Evaluation of a Semi‐Supervised AI Model ( ASUS Blade) for Peripheral Blood Film Leukocyte Classification
Bingwen Eugene Fan, David Tao Yi Chen, Chiew Yan Lee, Kian Guan Eric Lim, Yi Xiong Ong, Wei Yong Kevin Wong, Shu-Yu Hsu, Cathy Chang, Pik Wan Erica Chiang, Siti Thuraiya Binte Abdul Latiff, Shu Ping Lim, Christina Lai Lin Sum, Sanchalika Acharyya, Moh Sim Wong, Hemalatha Shanmugam, Ponnudurai Kuperan, STEFAN S. WINKLER · International Journal of Laboratory Hematology · 2025
BACKGROUND: The peripheral blood film (PBF) analysis traditionally relies on manual microscopy (MM), a labour-intensive method with inter-observer variability. This study evaluates Blade (a semi-supervised AI model) and CellaVision DM9600 (commercial benchmark) against MM in automated leukocyte classification. METHODS: PBFs from 168 patients were prepared using automated staining and scanned digitally. Blade, trained on 185 412 cells (75 435 labelled, 109 977 unlabelled) via ResNet34 and RetinaNet architectures, underwent pseudo-labelling and AdamW optimisation. Performance was evaluated on 1675 cells against MM using the concordance correlation coefficient (CCC), Bland-Altman analysis, Deming/Passing-Bablok regression and diagnostic accuracy measures across nine leukocyte subtypes. RESULTS: When evaluated individually against MM, both systems showed high agreement. Blade achieved excellent correlation for common cells (neutrophils: ccc = 0.988; lymphocytes: ccc = 0.985; eosinophil: ccc = 0.953) and comparable results to CellaVision for monocytes (ccc = 0.852 vs. 0.847) and basophils (ccc = 0.762 vs. 0.794).
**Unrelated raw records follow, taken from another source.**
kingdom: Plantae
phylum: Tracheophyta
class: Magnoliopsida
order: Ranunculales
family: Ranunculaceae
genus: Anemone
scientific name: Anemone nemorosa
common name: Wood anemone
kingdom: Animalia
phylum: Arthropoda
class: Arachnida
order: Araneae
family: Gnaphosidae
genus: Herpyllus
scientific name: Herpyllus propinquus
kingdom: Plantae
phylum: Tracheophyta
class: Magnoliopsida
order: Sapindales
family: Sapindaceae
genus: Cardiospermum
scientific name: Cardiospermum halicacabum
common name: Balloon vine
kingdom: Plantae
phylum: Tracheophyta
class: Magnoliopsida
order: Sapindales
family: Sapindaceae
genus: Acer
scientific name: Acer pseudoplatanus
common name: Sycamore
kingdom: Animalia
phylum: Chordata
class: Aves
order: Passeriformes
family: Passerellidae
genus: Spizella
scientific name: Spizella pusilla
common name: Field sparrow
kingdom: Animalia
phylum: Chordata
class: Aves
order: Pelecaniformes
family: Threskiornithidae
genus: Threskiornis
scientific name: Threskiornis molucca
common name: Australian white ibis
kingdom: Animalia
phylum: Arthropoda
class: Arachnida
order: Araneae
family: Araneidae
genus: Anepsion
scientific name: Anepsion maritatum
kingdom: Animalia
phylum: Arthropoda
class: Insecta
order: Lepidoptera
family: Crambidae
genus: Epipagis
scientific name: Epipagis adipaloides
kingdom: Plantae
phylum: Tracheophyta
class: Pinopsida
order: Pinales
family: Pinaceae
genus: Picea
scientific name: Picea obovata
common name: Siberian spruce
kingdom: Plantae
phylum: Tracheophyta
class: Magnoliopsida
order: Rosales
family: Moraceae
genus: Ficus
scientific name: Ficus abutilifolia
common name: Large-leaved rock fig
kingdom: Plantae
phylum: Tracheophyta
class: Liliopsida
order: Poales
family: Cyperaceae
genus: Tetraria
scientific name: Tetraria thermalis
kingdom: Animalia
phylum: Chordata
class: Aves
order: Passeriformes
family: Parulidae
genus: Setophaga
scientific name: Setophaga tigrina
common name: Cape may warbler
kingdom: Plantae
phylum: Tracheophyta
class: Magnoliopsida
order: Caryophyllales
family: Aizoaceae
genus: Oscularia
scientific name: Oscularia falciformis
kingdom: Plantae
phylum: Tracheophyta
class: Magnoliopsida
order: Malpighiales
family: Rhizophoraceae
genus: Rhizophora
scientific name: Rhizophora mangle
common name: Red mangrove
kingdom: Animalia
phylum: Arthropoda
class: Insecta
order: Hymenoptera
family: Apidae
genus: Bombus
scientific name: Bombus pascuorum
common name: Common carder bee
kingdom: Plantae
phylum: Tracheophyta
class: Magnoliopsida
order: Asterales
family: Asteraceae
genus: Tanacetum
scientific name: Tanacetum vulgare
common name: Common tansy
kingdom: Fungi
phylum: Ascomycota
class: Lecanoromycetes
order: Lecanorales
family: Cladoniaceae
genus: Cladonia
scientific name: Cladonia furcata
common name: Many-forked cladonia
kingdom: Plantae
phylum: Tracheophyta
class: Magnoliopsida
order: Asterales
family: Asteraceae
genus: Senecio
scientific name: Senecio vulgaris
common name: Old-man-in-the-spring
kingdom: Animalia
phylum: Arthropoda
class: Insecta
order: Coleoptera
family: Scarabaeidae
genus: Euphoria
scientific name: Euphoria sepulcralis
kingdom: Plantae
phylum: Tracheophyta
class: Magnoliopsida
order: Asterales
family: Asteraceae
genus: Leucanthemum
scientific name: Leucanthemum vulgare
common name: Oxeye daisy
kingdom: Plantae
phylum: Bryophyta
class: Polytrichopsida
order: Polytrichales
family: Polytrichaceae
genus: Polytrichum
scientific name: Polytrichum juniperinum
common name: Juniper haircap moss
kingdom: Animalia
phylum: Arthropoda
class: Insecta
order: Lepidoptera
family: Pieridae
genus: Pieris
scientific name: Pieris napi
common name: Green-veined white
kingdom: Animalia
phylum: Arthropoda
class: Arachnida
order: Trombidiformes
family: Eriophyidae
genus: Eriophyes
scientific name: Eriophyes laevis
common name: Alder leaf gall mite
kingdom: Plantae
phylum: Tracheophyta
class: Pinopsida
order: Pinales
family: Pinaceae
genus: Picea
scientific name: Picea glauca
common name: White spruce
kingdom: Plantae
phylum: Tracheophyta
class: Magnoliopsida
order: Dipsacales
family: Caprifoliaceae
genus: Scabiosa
Blade performed better for metamyelocytes (ccc = 0.905 vs. 0.756) and showed higher sensitivity for monocytes (75% vs. 63%) and myelocytes (87% vs. 74%). Regression analysis showed slopes close to 1.0 for most cell types, with Blade displaying narrower Limits of Agreement in Bland-Altman analysis. Both systems achieved 100% sensitivity for blasts and reactive lymphocytes. Overall macro-averaged performance was comparable between Blade (sensitivity 89.2%, specificity 96.3%) and CellaVision (86.3% and 96.7%). CONCLUSION: Blade and CellaVision demonstrated strong concordance with MM, validating their clinical utility. Blade's semi-supervised learning confers marginal advantages in rare cell detection and stability, highlighting AI's potential to enhance diagnostic accuracy. While both systems reduce labour and variability, Blade's performance has potential for integration into haematology workflows. Future validation in diverse cohorts is recommended.